As You Like It: A Guest Editorial by Madison Tasker

Guest Writer: Madison Tasker

In January I attended the Shakespeare play As You Like It at Center Stage, a performance I was glad I did not miss. Mistaken identities, love, and humor were all plot elements used to hold the audience’s attention. I can guarantee that even the readers of this who do not like Shakespeare’s work would have thoroughly enjoyed this contemporary adaptation.

In Shakespeare’s day, every actor on stage was a man. Center Stage decided to reverse this completely and cast a show of entirely women. I found this to be a great choice because it created an interesting contrast between the past performances and most present-day conventional productions.

In As You Like It, two cousins named Celia and Rosalind escape to the Forest of Arden after Celia was banished from the kingdom. With their new home, they take on new identities. The growth of love shown between Rosalind and Orlando as well as Celia and Oliver are portrayed well with the mistaken identities, creating many miscommunications between the characters. The laughter engendered by these situations made the show a joy to watch. The actors had fantastic chemistry on the stage and they truly brought Shakespeare’s world to life.

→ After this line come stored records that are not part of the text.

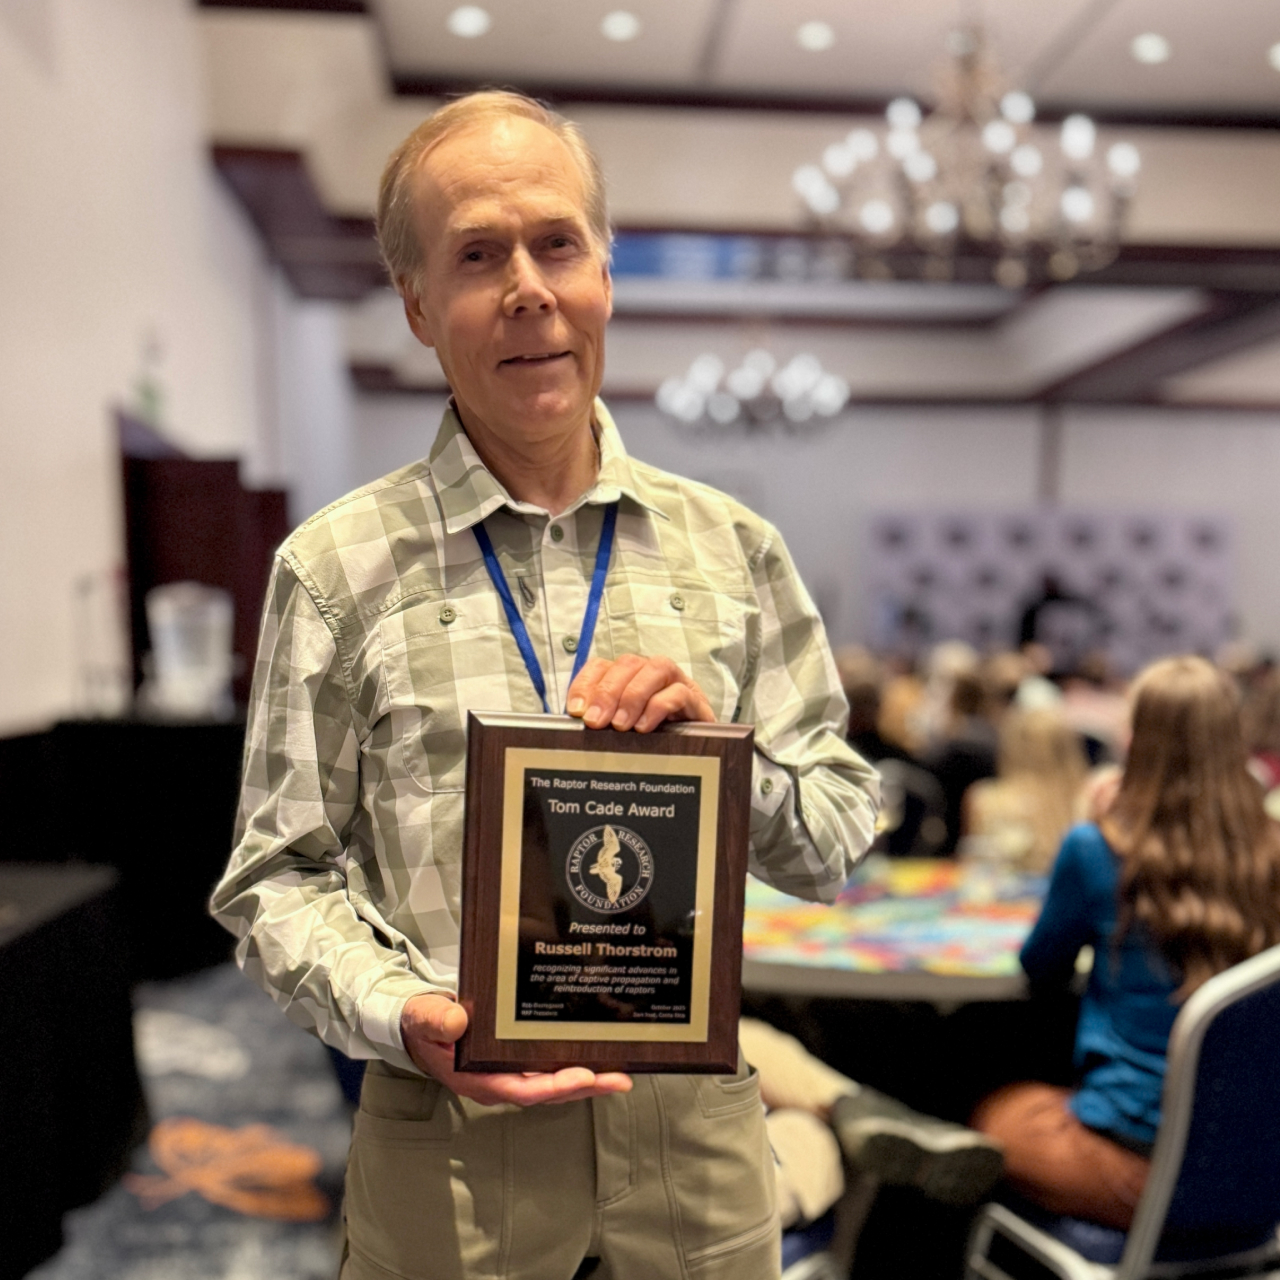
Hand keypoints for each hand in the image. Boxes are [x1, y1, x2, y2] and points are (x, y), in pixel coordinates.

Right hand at [400, 994, 632, 1106]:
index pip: (521, 1088)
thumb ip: (436, 1020)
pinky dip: (574, 1065)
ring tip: (621, 1074)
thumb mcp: (423, 1018)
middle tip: (617, 1079)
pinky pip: (549, 1067)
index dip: (553, 1086)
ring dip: (587, 1080)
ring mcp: (509, 1073)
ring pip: (553, 1083)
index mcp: (476, 1078)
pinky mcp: (516, 1061)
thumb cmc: (423, 1023)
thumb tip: (457, 1023)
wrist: (419, 1023)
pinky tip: (598, 1058)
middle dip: (584, 1087)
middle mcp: (497, 1081)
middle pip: (547, 1091)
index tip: (582, 1076)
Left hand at [566, 654, 713, 732]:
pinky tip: (644, 727)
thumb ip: (602, 722)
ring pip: (656, 667)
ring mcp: (677, 683)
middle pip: (628, 663)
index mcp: (628, 678)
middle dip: (607, 692)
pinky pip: (680, 692)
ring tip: (621, 725)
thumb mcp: (621, 730)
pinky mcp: (696, 701)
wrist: (695, 756)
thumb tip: (579, 722)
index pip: (602, 665)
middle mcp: (651, 673)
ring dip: (633, 695)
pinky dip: (658, 707)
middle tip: (595, 723)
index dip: (585, 684)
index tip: (576, 711)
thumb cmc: (652, 741)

The staging was particularly remarkable. In the beginning, the actors marched out in a militaristic manner. Their gestures were harsh and pointed, with the set matching the movements of the actors. The theme of overarching familial and political power was emphasized through the set and movements of this part of the show. However, this whole side of the play stood in direct contrast to the other portion that was set in the Forest of Arden. Once in the forest, the mood of the play changed completely. Tense and uptight movements gave way to flowing and open motions. The costumes went from all black to becoming colorful and loose, adding to the wonderfully vibrant set filled with towering trees, tents, and fake grass replacing the darker, more contemporary, unadorned interior setting. The Forest of Arden set was definitely one of the best parts of the show.

Another key feature about the famous play was the happy music performed by the forest dwellers. The music was bright and full of joy. This is an interesting part of the show because each company that performs it is able to make up different tunes to the same words and customize the instruments and vocal parts. The Chesapeake Shakespeare Company (CSC) used music that was much different in their 2014 iteration. I found that in this current version it was more lively, while at CSC it was soft and light. I loved to observe this difference because it was quite fascinating to see how the show changed with each cast.

The jokes in this production were physicalized well. Since Shakespeare’s language is often considered hard to understand, it is important that the jokes are brought to life through movement as well as dialogue, replicating Shakespeare’s day. I was laughing throughout the entire show because of how well the actors delivered and enacted the jokes. The actors made huge character choices and were committed completely to their parts so they always captivated my attention.

Overall, As You Like It was a huge success. It is always compelling to see Shakespeare’s shows modernized for our current society. I will definitely return to Center Stage to see more of their wonderful interpretations.